Robert Frost: His life and works and notes for BA English Students of Semester 3 of BBMKU and VBU Universities. These notes are very helpful for other Universities in Jharkhand.
Robert Frost Biography
Robert Frost was born on March 26, 1874, in San Francisco, where his father, William Prescott Frost, Jr., and his mother, Isabelle Moodie, had moved from Pennsylvania shortly after marrying. After his father’s death from tuberculosis when Frost was eleven years old, he moved to Lawrence, Massachusetts, with his mother and sister, Jeanie, two years younger. He was tempted to read and write poems in his high school days in Lawrence and enrolled in Dartmouth College in Hanover, New Hampshire, in 1892 and later at Harvard University. However, he never earned a formal degree.
Frost drifted through a string of professions after leaving school, working as a teacher, cobbler, and editor of the Lawrence Sentinel. His first published poem, “My Butterfly,” appeared on November 8, 1894, in the New York newspaper The Independent.
In 1895, Frost married Elinor Miriam White, with whom he had shared valedictorian honors in high school and who was a significant inspiration for his poetry until she died in 1938. The couple shifted to England in 1912 after failing to farm in New Hampshire. Frost was influenced by contemporary British poets such as Edward Thomas, Rupert Brooke, and Robert Graves. While in England, Frost also established friendships with the poet Ezra Pound, who supported promoting and publishing of his work.

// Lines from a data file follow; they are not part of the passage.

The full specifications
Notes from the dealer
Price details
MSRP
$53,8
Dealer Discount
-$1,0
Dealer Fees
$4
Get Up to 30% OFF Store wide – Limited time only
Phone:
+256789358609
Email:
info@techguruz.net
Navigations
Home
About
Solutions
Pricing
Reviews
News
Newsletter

Frost came back to the US in 1915, he published two full-length collections, A Boy’s Will (Henry Holt & Company, 1913) and North of Boston (Henry Holt & Company, 1914), thereby establishing his reputation. By the 1920s, he was the most renowned American poet, and with each new book—including New Hampshire (Henry Holt & Company, 1923), A Further Range (Henry Holt & Company, 1936), Steeple Bush (Henry Holt &Company, 1947), and In the Clearing (Holt Rinehart & Winston, 1962)—his fame and awards, including four Pulitzer Prizes, enriched. Frost served as a consultant in poetry to the Library of Congress from 1958–59. In 1962, he was presented with the Congressional Gold Medal.
In a 1970 examination of The Poetry of Robert Frost, the poet Daniel Hoffman clarifies Frost’s early work as “the Puritan ethic turned astonishingly lyrical and enabled to say out loud the sources of its delight in the world” and remarks on Frost’s career as the “American Bard”: “He became a national celebrity, our nearly official poet laureate, and a great performer in the tradition of that earlier master of the literary vernacular, Mark Twain.”
Robert Frost lived for many years in Massachusetts and Vermont and died on January 29, 1963, in Boston.